-- Your task --
Locate each line in the items below that contains the string "آرای" and copy those lines in full. Case counts when matching.

-- Given data --
########################################

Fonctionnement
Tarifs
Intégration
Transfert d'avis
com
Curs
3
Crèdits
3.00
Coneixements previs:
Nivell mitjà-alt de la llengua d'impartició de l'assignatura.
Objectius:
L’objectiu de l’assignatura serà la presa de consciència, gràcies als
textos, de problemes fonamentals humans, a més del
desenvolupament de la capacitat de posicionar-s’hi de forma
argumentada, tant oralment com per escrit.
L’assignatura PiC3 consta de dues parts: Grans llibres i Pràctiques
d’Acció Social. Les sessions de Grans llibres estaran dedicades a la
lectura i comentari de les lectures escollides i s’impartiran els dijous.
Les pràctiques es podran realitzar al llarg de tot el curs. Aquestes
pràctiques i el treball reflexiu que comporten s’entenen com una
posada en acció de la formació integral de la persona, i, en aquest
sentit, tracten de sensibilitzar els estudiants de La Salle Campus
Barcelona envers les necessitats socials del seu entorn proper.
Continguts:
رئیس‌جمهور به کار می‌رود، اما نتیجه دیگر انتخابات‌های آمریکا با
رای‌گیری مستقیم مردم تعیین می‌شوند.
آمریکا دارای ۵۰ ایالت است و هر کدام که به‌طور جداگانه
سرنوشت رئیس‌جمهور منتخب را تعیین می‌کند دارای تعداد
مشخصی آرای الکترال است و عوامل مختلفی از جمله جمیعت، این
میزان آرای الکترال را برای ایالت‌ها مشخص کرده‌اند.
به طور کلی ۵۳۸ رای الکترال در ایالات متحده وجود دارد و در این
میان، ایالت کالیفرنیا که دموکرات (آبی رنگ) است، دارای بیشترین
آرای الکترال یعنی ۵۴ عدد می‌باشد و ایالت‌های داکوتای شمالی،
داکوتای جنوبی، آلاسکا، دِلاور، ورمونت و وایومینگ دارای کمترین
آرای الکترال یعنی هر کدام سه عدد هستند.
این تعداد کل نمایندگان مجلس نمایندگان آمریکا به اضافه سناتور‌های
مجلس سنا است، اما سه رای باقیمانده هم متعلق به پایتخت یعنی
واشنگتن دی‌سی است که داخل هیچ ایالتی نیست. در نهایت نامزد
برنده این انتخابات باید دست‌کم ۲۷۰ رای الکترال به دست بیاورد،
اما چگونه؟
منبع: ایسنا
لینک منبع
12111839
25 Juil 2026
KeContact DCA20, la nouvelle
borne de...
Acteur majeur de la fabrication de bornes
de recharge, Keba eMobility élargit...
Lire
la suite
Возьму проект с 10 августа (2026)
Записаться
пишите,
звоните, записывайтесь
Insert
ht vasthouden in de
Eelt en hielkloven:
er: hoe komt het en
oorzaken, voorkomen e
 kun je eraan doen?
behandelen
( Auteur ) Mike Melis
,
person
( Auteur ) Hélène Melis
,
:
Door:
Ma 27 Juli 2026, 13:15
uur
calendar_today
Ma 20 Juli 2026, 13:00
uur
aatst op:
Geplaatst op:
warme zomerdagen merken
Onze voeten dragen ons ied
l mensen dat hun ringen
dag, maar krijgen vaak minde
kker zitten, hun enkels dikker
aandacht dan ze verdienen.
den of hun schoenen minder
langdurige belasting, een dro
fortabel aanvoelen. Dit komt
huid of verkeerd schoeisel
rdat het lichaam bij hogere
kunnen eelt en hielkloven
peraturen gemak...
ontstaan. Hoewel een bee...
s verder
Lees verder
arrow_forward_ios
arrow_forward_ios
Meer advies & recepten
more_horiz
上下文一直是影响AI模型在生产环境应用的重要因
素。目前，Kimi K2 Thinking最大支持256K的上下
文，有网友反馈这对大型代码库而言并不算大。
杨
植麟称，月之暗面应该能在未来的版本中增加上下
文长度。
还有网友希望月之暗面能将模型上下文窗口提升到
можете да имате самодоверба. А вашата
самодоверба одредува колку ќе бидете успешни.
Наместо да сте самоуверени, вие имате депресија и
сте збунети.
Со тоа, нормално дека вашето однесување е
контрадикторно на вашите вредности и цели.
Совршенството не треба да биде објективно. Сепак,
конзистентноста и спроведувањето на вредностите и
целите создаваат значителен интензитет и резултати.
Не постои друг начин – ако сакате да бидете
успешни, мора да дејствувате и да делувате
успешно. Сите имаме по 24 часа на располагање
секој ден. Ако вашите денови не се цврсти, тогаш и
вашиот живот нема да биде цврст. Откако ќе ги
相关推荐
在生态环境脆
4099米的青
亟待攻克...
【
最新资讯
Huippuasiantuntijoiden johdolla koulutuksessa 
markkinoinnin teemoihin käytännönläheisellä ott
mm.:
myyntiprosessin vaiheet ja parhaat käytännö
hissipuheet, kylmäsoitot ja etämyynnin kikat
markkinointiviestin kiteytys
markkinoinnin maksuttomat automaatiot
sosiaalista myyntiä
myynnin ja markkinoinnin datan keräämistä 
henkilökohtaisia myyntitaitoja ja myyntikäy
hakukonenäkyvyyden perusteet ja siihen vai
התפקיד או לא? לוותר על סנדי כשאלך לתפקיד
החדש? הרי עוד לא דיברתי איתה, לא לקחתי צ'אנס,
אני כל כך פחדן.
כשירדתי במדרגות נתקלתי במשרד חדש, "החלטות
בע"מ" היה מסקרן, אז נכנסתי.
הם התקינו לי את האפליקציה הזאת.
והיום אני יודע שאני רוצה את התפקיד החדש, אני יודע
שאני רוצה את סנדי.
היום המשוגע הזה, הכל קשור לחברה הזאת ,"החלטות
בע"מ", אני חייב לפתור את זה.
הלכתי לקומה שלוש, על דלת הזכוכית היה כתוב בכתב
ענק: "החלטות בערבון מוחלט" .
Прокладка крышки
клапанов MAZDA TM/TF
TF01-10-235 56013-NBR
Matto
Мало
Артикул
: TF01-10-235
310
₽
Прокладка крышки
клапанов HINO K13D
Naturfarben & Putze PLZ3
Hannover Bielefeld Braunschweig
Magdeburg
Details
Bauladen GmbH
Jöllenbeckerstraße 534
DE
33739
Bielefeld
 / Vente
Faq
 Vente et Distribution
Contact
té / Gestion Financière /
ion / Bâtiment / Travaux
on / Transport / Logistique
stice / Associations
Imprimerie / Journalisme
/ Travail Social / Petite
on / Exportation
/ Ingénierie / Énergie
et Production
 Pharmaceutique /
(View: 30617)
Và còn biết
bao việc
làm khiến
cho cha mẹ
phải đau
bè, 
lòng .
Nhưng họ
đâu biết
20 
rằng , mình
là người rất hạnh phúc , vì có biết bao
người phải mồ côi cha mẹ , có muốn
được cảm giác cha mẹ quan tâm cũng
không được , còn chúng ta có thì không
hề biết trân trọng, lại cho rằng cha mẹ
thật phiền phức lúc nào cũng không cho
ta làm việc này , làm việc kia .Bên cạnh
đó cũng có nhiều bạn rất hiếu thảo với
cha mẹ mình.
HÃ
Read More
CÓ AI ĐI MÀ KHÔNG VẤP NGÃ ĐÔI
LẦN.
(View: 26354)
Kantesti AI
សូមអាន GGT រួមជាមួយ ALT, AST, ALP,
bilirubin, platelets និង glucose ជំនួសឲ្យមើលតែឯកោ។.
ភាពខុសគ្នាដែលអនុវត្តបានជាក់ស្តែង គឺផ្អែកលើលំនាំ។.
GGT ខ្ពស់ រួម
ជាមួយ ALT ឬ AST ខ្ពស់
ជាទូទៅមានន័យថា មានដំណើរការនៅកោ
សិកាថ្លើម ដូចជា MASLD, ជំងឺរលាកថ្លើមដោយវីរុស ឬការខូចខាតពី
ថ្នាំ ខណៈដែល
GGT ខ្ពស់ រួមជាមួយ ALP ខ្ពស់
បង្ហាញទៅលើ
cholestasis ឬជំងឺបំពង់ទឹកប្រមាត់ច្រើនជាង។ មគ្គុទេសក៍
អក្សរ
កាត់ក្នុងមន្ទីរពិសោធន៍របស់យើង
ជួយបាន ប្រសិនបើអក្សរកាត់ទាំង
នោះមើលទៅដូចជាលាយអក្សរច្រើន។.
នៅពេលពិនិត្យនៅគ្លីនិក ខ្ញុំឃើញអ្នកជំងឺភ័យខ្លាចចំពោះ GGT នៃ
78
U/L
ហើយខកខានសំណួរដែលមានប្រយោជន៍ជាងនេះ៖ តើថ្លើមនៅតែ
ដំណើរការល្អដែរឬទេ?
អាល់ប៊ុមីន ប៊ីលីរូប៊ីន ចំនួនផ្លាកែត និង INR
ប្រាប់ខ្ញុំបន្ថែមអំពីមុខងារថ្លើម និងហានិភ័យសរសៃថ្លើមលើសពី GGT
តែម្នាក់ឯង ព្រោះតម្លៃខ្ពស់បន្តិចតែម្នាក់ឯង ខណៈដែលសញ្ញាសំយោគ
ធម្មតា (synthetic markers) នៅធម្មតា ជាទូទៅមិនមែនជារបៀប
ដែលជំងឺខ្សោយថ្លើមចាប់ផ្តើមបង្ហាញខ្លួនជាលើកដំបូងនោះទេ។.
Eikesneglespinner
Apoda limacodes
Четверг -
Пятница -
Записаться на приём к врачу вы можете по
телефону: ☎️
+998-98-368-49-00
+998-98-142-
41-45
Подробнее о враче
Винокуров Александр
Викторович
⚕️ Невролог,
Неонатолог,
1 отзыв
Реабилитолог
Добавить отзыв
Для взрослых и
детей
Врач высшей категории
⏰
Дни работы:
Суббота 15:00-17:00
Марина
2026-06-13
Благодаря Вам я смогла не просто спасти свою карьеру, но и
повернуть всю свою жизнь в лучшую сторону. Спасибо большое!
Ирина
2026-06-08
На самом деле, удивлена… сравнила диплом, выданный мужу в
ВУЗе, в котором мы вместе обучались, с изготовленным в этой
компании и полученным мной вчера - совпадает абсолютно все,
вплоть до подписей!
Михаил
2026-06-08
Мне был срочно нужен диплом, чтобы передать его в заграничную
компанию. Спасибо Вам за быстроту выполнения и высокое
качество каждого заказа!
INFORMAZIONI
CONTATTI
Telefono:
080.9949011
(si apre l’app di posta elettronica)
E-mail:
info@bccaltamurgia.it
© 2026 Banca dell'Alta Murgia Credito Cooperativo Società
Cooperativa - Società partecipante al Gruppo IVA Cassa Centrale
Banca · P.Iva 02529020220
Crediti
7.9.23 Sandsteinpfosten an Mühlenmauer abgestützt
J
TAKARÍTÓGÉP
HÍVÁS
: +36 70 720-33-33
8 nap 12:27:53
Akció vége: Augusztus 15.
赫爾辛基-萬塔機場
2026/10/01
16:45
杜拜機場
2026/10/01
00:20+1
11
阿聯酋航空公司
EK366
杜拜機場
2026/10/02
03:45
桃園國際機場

########################################

-- Response to the task --
مشخصی آرای الکترال است و عوامل مختلفی از جمله جمیعت، این
میزان آرای الکترال را برای ایالت‌ها مشخص کرده‌اند.
آرای الکترال یعنی ۵۴ عدد می‌باشد و ایالت‌های داکوتای شمالی،
آرای الکترال یعنی هر کدام سه عدد هستند.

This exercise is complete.